* **What you have to do**
Copy out word for word the part of the thread below on values in pure functional programming, starting with "Is an object with methods" and going on through "val b = C(42)".

Page extract Block Start

Examples and non-examples
I'll just go through your list of sub-questions one-by-one:
Is a function a value
Yes, things like (x: T1, ..., xn: Tn) => body are considered to be stuck terms in WHNF, in functional languages they can actually be represented, so they are values.
If so, what does it mean when equating two functions: assert(f == g) for two functions that are equivalent but defined separately => f != g, why don't they work as 1 == 1?
Function extensionality is somewhat unrelated to the question whether something is a value or not. In the above "definition by example", I talked only about the shape of the terms, not about the existence / non-existence of some computable relations defined on those terms. The sad fact is that you can't even really determine whether a lambda-expression actually represents a function (i.e. whether it terminates for all inputs), and it is also known that there cannot be an algorithm that could determine whether two functions produce the same output for all inputs (i.e. are extensionally equal).
Is an object with methods a value? (for example IO { println("") })
Not quite clear what you're asking here. Objects don't have methods. Classes have methods. If you mean method invocations, then, no, they are terms that can be further simplified (by actually running the method), so they are not values.
Is an object with setter methods and mutable state a value?
Is an object with mutable state which works as a state machine a value?
There is no such thing in pure functional programming.
What constitutes a value in pure functional programming?
Background
In pure functional programming there is no mutation. Hence, code such as
case class C(x: Int)
val a = C(42)
val b = C(42)
would become equivalent to
case class C(x: Int)
val a = C(42)
val b = a
since, in pure functional programming, if a.x == b.x, then we would have a == b. That is, a == b would be implemented comparing the values inside.
However, Scala is not pure, since it allows mutation, like Java. In such case, we do NOT have the equivalence between the two snippets above, when we declare case class C(var x: Int). Indeed, performing a.x += 1 afterwords does not affect b.x in the first snippet, but does in the second one, where a and b point to the same object. In such case, it is useful to have a comparison a == b which compares the object references, rather than its inner integer value.
When using case class C(x: Int), Scala comparisons a == b behave closer to pure functional programming, comparing the integers values. With regular (non case) classes, Scala instead compares object references breaking the equivalence between the two snippets. But, again, Scala is not pure. By comparison, in Haskell
data C = C Int deriving (Eq)
a = C 42
b = C 42
is indeed equivalent to
data C = C Int deriving (Eq)
a = C 42
b = a
since there are no "references" or "object identities" in Haskell. Note that the Haskell implementation likely will allocate two "objects" in the first snippet, and only one object in the second one, but since there is no way to tell them apart inside Haskell, the program output will be the same.
Answer
Is a function a value ? (then what it means when equating two function: assert(f==g). For two function that is equivalent but defined separately => f!=g, why not they work like 1==1)
Yes, functions are values in pure functional programming.
Above, when you mention "function that is equivalent but defined separately", you are assuming that we can compare the "references" or "object identities" for these two functions. In pure functional programming we can not.
Pure functional programming should compare functions making f == g equivalent to f x == g x for all possible arguments x. This is feasible when there is only a few values for x, e.g. if f,g :: Bool -> Int we only need to check x=True, x=False. For functions having infinite domains, this is much harder. For instance, if f,g :: String -> Int we can not check infinitely many strings.

Page extract Block End
Provided material Block Start

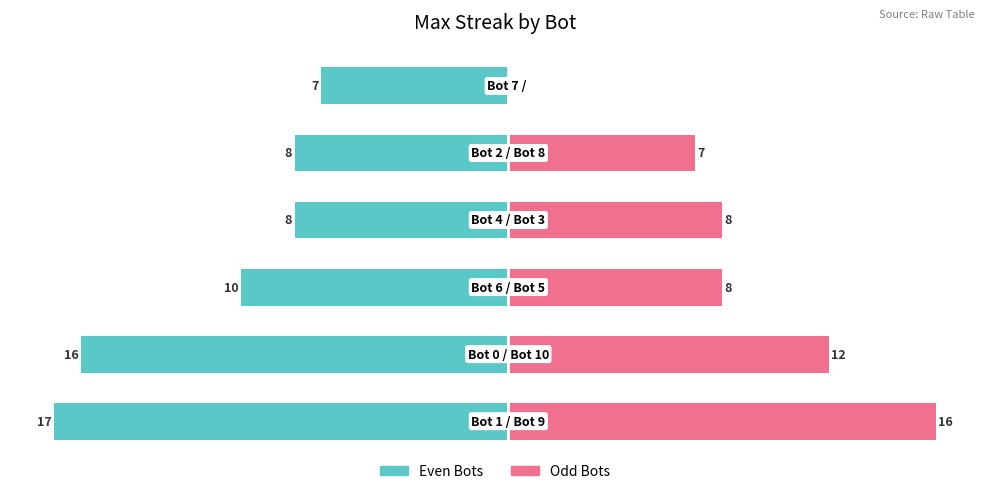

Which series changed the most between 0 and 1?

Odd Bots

Provided material Block End
Provided material Block Start

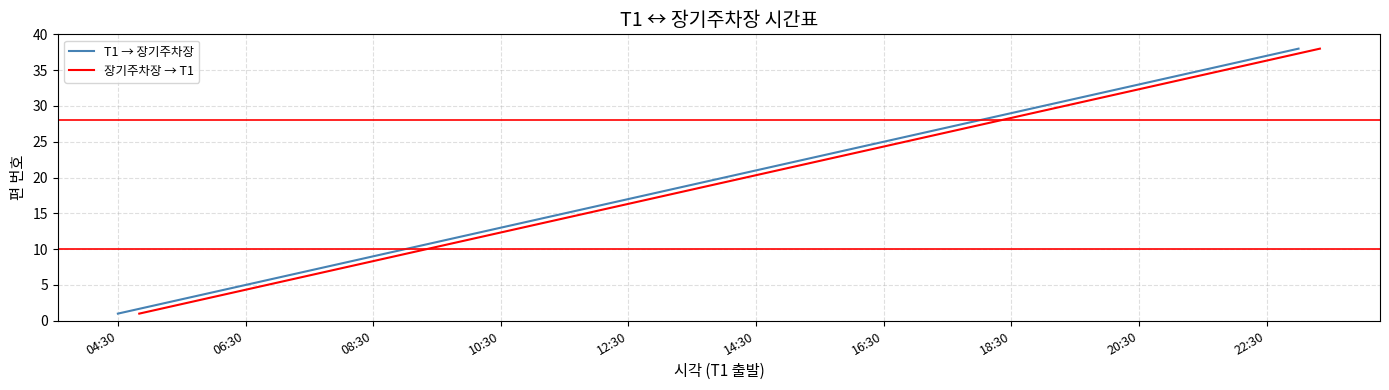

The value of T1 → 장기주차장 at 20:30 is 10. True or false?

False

Provided material Block End

* **Your solution**
Is an object with methods a value? (for example IO { println("") })
Not quite clear what you're asking here. Objects don't have methods. Classes have methods. If you mean method invocations, then, no, they are terms that can be further simplified (by actually running the method), so they are not values.
Is an object with setter methods and mutable state a value?
Is an object with mutable state which works as a state machine a value?
There is no such thing in pure functional programming.
What constitutes a value in pure functional programming?
Background
In pure functional programming there is no mutation. Hence, code such as
case class C(x: Int)
val a = C(42)
val b = C(42)